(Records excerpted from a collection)
BEGIN

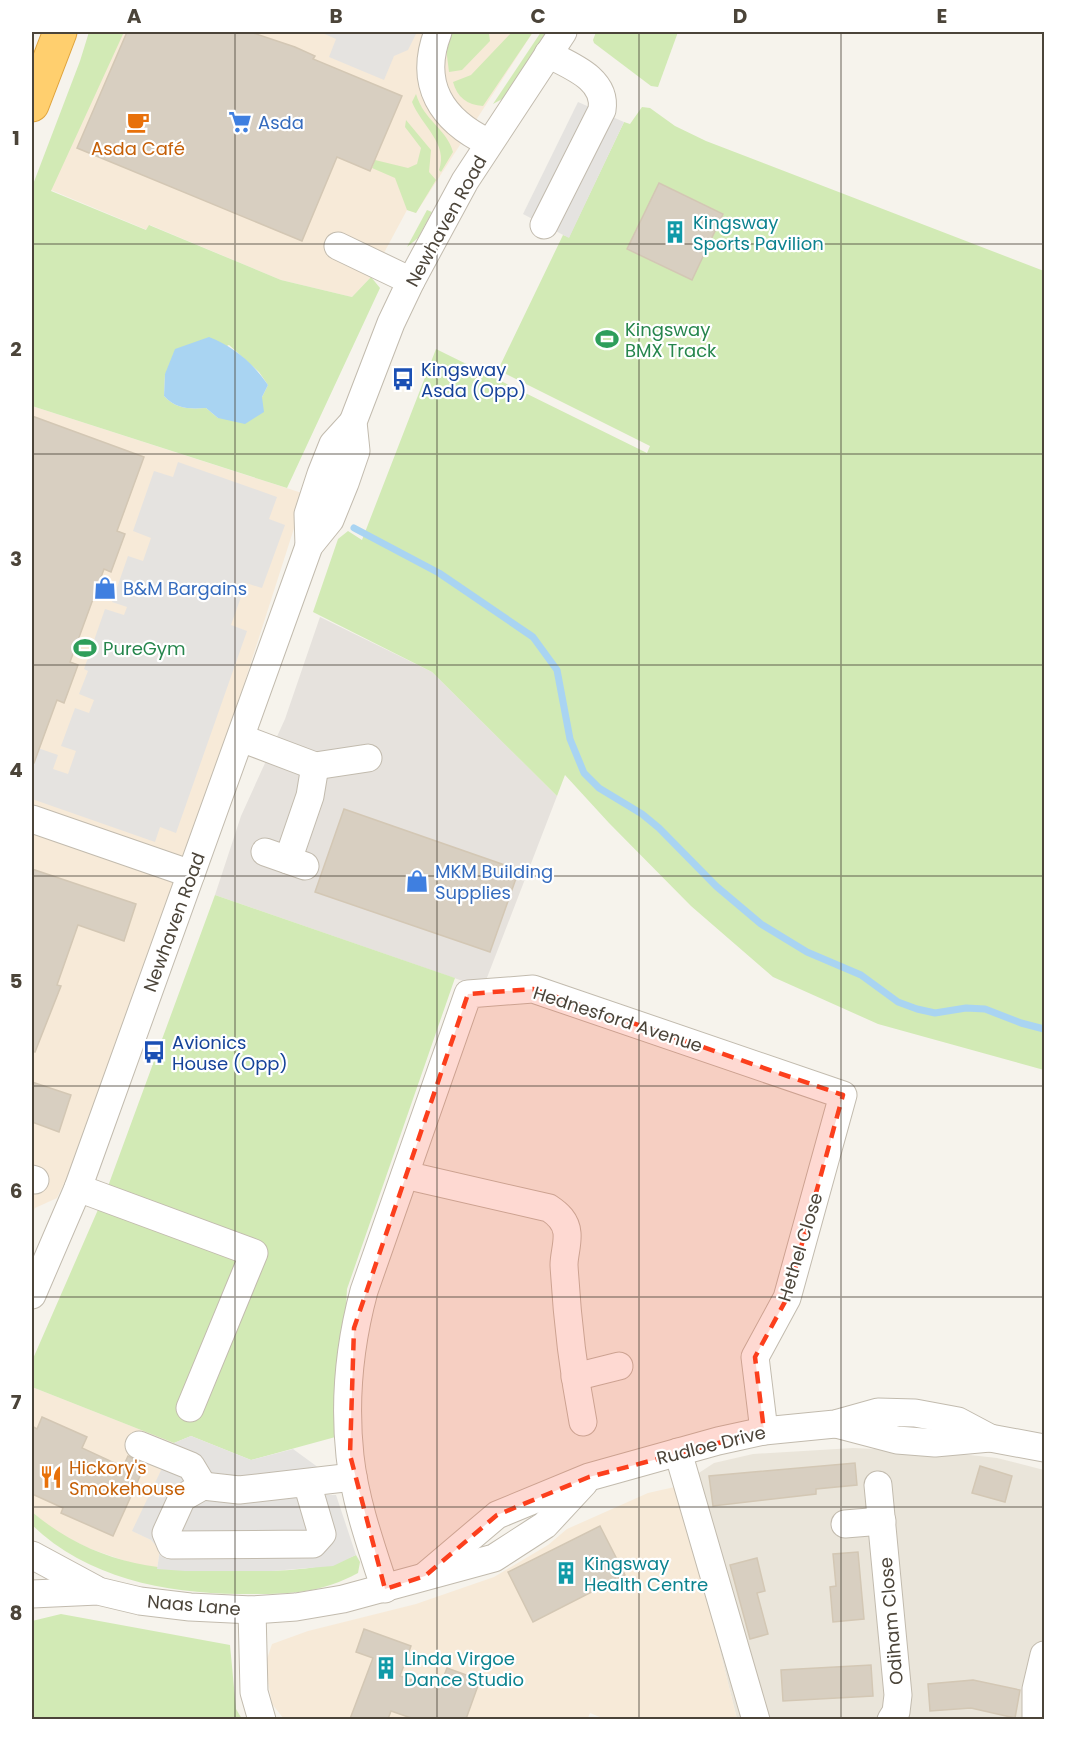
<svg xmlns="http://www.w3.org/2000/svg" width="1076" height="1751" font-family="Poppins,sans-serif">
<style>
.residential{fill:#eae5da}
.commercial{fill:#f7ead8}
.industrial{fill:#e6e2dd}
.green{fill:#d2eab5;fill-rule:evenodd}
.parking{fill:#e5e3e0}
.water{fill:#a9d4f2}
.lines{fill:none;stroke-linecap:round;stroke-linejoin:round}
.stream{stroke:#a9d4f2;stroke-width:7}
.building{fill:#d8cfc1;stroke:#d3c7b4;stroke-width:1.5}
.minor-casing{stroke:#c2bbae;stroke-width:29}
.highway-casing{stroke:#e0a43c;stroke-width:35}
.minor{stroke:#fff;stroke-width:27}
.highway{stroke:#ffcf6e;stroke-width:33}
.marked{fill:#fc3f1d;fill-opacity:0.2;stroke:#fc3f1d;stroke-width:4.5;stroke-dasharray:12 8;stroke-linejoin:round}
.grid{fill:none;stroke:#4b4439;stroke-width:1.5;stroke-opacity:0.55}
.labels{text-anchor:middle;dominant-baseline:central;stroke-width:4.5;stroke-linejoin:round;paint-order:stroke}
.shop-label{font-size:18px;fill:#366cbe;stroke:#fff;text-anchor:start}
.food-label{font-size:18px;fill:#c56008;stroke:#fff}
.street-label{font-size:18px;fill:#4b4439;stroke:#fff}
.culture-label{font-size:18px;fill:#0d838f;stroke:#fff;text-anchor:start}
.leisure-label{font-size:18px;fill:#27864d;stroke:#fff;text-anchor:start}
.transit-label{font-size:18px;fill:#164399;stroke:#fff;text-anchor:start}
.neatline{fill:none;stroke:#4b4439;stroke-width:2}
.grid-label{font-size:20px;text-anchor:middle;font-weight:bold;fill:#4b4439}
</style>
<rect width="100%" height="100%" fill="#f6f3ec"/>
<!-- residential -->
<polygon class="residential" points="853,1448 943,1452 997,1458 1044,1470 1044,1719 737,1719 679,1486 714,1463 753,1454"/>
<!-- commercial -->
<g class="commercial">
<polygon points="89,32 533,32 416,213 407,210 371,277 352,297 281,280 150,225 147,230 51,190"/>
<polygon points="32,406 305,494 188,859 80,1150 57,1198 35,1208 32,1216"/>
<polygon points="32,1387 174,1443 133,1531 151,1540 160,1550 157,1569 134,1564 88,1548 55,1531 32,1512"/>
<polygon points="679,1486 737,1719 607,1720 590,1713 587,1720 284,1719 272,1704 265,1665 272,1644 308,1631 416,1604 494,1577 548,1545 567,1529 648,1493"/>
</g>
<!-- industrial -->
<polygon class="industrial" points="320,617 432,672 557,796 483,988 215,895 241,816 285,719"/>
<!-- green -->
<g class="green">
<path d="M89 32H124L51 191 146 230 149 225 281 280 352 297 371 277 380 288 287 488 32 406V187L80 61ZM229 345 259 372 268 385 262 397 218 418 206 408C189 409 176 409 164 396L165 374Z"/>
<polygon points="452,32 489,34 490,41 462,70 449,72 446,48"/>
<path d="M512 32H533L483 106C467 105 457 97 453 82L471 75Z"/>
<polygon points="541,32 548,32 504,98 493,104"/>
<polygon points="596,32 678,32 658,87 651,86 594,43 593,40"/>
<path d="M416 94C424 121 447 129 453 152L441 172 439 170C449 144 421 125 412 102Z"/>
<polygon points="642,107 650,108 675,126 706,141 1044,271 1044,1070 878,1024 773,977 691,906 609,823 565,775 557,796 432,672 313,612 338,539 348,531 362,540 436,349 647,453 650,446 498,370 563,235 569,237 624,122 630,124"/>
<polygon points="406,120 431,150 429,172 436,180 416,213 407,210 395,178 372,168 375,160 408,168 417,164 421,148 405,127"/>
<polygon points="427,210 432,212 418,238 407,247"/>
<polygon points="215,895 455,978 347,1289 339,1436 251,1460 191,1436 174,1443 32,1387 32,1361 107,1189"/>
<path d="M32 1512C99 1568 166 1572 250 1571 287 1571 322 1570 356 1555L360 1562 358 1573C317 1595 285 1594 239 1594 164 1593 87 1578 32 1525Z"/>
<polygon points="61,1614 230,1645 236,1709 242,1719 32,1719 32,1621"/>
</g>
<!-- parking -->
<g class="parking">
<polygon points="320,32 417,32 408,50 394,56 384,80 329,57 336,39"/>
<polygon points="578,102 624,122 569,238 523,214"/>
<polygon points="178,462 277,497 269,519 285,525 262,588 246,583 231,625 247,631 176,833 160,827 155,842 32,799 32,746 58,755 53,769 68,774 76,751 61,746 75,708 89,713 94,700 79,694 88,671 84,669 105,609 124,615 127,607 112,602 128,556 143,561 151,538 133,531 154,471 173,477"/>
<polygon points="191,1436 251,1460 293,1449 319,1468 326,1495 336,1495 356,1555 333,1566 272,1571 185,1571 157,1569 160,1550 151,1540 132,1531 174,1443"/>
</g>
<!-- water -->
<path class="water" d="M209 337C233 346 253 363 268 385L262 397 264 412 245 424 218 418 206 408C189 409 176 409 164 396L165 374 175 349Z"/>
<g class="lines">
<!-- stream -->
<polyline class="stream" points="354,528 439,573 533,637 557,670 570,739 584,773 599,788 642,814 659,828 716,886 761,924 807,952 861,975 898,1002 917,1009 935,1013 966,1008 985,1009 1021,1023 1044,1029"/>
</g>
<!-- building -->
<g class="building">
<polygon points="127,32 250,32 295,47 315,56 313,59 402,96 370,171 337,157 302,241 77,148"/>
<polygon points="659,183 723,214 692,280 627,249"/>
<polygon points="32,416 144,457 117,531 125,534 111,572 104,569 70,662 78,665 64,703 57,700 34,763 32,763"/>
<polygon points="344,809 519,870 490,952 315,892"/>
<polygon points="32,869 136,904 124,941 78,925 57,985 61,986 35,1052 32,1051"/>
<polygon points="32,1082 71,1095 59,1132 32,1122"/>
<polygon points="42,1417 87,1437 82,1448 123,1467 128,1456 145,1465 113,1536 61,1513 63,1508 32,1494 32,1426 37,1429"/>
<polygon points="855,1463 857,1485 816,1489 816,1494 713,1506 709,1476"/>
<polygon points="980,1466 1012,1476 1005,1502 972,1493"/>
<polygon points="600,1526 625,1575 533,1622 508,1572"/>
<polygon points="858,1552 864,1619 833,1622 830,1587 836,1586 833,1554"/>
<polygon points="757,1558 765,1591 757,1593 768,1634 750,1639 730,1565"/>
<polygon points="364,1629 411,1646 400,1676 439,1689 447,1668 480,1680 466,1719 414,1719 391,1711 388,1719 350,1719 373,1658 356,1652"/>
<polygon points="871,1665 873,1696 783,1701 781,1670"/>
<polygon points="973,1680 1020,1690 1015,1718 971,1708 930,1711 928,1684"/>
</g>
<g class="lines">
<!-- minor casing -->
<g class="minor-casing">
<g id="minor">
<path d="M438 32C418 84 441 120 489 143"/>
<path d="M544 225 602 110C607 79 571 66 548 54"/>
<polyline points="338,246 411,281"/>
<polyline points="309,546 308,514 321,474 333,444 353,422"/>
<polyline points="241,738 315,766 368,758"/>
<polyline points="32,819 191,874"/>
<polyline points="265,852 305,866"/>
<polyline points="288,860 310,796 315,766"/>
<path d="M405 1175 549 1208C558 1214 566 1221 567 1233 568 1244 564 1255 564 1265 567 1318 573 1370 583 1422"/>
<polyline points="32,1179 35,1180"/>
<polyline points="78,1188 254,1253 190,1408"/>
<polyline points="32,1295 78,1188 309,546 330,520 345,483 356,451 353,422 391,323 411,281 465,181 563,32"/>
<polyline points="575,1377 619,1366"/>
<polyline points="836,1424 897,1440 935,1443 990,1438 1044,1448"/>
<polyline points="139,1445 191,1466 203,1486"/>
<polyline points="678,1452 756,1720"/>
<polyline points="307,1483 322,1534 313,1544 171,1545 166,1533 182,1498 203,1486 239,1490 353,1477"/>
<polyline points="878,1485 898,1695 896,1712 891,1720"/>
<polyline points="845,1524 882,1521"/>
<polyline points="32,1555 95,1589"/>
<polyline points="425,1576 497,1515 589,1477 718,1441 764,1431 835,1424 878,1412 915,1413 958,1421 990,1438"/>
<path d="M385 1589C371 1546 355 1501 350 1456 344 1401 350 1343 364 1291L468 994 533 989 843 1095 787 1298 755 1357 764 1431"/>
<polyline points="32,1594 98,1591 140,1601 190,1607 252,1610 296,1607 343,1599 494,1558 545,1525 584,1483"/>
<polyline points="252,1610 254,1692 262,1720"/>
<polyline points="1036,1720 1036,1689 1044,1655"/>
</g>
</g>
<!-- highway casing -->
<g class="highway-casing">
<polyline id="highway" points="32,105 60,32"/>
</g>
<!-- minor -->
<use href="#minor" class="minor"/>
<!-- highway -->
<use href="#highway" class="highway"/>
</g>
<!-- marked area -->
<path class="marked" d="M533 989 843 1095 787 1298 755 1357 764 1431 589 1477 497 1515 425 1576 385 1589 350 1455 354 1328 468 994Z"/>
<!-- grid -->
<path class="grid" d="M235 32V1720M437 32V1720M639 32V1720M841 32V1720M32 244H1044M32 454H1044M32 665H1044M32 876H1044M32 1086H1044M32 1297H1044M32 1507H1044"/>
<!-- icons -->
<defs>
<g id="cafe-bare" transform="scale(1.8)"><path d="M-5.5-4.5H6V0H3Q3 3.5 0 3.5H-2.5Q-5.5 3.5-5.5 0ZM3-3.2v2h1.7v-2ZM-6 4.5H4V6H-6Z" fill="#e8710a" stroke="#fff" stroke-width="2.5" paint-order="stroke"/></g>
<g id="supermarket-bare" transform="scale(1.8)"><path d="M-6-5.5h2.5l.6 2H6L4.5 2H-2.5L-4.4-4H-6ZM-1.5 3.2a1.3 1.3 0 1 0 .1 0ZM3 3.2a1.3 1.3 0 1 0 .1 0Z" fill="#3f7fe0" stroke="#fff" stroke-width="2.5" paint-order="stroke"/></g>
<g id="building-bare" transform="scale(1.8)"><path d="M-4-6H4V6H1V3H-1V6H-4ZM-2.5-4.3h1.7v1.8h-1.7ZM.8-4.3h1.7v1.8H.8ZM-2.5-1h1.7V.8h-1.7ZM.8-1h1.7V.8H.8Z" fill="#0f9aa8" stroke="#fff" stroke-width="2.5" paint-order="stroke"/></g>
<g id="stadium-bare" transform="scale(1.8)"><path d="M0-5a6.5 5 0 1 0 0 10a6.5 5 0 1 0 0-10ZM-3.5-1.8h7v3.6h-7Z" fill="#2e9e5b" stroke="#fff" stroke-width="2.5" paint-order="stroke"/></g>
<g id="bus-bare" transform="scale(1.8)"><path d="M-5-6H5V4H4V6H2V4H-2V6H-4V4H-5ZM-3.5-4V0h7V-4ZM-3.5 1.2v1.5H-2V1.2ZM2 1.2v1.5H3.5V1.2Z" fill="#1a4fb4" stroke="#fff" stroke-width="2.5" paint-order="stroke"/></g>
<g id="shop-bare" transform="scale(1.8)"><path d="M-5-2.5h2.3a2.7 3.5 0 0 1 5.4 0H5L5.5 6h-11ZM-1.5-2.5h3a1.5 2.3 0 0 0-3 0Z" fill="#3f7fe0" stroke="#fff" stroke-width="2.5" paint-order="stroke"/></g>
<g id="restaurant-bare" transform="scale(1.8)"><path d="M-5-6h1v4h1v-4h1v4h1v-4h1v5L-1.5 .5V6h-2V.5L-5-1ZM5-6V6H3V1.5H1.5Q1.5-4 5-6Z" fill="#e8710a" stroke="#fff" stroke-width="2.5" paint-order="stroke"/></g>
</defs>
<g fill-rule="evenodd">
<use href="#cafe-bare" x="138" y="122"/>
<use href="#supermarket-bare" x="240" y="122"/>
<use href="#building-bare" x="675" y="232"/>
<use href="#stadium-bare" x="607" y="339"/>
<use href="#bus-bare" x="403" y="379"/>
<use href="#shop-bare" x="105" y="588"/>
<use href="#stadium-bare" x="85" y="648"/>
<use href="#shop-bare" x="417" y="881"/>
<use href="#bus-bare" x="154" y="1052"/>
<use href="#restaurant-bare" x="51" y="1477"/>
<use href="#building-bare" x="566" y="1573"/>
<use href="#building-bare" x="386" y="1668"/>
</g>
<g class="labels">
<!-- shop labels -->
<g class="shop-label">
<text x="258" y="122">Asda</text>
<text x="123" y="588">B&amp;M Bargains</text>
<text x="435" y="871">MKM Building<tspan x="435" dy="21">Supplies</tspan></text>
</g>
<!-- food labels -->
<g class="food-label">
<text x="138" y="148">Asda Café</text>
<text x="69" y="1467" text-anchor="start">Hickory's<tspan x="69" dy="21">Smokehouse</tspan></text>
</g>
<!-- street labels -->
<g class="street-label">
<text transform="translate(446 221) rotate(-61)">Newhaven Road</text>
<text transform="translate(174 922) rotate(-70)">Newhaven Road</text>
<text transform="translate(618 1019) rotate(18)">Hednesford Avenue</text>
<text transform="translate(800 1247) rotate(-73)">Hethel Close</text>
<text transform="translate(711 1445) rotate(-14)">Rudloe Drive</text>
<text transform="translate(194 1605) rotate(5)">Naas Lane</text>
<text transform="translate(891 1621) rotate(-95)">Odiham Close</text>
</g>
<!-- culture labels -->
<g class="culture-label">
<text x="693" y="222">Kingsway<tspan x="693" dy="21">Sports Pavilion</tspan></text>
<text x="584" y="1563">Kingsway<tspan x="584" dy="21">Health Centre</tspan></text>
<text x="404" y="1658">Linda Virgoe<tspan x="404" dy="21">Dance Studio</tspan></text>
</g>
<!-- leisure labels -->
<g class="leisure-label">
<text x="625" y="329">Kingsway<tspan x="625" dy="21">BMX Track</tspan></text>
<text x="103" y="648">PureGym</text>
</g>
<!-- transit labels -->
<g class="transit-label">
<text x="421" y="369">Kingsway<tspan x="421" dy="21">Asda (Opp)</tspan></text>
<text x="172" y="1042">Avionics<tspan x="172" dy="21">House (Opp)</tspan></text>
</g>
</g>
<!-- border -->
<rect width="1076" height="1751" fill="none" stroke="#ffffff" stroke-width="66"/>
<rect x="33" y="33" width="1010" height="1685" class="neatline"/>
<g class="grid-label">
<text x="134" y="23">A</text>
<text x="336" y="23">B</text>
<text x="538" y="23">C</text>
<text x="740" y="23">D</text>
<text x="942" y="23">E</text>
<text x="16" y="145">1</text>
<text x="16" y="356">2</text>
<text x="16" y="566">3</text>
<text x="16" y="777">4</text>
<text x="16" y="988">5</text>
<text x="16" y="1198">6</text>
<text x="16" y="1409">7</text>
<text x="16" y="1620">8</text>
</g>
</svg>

END

What to work on: Look through the entries above and copy each line that has "evenodd" in it.

Task output:
.green{fill:#d2eab5;fill-rule:evenodd}
<g fill-rule="evenodd">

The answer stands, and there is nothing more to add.